--- TASK PROMPT ---
Reproduce every line of the listing below verbatim.

Stored items
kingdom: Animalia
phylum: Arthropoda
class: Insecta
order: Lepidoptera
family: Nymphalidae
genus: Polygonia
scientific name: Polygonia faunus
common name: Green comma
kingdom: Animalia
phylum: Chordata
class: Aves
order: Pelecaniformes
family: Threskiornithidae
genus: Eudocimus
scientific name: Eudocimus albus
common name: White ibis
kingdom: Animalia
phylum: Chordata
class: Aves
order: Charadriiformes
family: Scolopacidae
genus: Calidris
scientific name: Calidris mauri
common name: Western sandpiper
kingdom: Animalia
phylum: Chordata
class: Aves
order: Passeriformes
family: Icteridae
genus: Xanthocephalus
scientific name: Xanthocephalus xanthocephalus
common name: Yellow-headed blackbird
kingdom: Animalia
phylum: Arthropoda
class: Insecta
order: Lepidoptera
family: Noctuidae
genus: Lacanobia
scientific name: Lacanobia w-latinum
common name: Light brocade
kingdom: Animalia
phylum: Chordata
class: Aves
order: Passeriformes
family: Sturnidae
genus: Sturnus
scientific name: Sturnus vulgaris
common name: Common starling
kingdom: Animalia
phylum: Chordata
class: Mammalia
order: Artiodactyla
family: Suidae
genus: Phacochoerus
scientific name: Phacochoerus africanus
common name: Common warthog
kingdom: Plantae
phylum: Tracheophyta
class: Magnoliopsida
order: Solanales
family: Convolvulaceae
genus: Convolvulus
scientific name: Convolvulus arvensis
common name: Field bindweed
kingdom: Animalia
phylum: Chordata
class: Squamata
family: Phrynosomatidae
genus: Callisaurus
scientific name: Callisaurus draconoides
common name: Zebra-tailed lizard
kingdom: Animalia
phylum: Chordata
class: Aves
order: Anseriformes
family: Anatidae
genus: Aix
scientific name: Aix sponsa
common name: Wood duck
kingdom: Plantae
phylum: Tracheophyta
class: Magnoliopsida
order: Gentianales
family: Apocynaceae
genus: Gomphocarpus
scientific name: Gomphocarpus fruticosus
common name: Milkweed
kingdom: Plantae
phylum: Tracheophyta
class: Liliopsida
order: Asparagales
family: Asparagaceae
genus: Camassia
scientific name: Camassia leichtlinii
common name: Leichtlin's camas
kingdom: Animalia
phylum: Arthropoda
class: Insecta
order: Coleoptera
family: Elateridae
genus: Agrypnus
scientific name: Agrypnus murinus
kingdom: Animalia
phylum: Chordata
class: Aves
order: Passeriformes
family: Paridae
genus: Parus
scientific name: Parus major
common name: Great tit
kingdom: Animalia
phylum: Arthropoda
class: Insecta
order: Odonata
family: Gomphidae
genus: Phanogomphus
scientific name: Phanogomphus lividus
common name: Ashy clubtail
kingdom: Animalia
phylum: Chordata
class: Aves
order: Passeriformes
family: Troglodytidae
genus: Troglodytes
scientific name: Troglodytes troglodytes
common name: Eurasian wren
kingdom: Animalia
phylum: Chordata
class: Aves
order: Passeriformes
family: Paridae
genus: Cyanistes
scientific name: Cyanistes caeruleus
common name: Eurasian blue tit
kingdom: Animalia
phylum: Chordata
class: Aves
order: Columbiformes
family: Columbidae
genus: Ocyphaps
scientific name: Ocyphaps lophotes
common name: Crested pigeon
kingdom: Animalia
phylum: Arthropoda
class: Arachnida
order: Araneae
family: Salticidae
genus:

--- THE OUTPUT ---
kingdom: Animalia
phylum: Arthropoda
class: Insecta
order: Lepidoptera
family: Nymphalidae
genus: Polygonia
scientific name: Polygonia faunus
common name: Green comma
kingdom: Animalia
phylum: Chordata
class: Aves
order: Pelecaniformes
family: Threskiornithidae
genus: Eudocimus
scientific name: Eudocimus albus
common name: White ibis
kingdom: Animalia
phylum: Chordata
class: Aves
order: Charadriiformes
family: Scolopacidae
genus: Calidris
scientific name: Calidris mauri
common name: Western sandpiper
kingdom: Animalia
phylum: Chordata
class: Aves
order: Passeriformes
family: Icteridae
genus: Xanthocephalus
scientific name: Xanthocephalus xanthocephalus
common name: Yellow-headed blackbird
kingdom: Animalia
phylum: Arthropoda
class: Insecta
order: Lepidoptera
family: Noctuidae
genus: Lacanobia
scientific name: Lacanobia w-latinum
common name: Light brocade
kingdom: Animalia
phylum: Chordata
class: Aves
order: Passeriformes
family: Sturnidae
genus: Sturnus
scientific name: Sturnus vulgaris
common name: Common starling
kingdom: Animalia
phylum: Chordata
class: Mammalia
order: Artiodactyla
family: Suidae
genus: Phacochoerus
scientific name: Phacochoerus africanus
common name: Common warthog
kingdom: Plantae
phylum: Tracheophyta
class: Magnoliopsida
order: Solanales
family: Convolvulaceae
genus: Convolvulus
scientific name: Convolvulus arvensis
common name: Field bindweed
kingdom: Animalia
phylum: Chordata
class: Squamata
family: Phrynosomatidae
genus: Callisaurus
scientific name: Callisaurus draconoides
common name: Zebra-tailed lizard
kingdom: Animalia
phylum: Chordata
class: Aves
order: Anseriformes
family: Anatidae
genus: Aix
scientific name: Aix sponsa
common name: Wood duck
kingdom: Plantae
phylum: Tracheophyta
class: Magnoliopsida
order: Gentianales
family: Apocynaceae
genus: Gomphocarpus
scientific name: Gomphocarpus fruticosus
common name: Milkweed
kingdom: Plantae
phylum: Tracheophyta
class: Liliopsida
order: Asparagales
family: Asparagaceae
genus: Camassia
scientific name: Camassia leichtlinii
common name: Leichtlin's camas
kingdom: Animalia
phylum: Arthropoda
class: Insecta
order: Coleoptera
family: Elateridae
genus: Agrypnus
scientific name: Agrypnus murinus
kingdom: Animalia
phylum: Chordata
class: Aves
order: Passeriformes
family: Paridae
genus: Parus
scientific name: Parus major
common name: Great tit
kingdom: Animalia
phylum: Arthropoda
class: Insecta
order: Odonata
family: Gomphidae
genus: Phanogomphus
scientific name: Phanogomphus lividus
common name: Ashy clubtail
kingdom: Animalia
phylum: Chordata
class: Aves
order: Passeriformes
family: Troglodytidae
genus: Troglodytes
scientific name: Troglodytes troglodytes
common name: Eurasian wren
kingdom: Animalia
phylum: Chordata
class: Aves
order: Passeriformes
family: Paridae
genus: Cyanistes
scientific name: Cyanistes caeruleus
common name: Eurasian blue tit
kingdom: Animalia
phylum: Chordata
class: Aves
order: Columbiformes
family: Columbidae
genus: Ocyphaps
scientific name: Ocyphaps lophotes
common name: Crested pigeon
kingdom: Animalia
phylum: Arthropoda
class: Arachnida
order: Araneae
family: Salticidae
genus:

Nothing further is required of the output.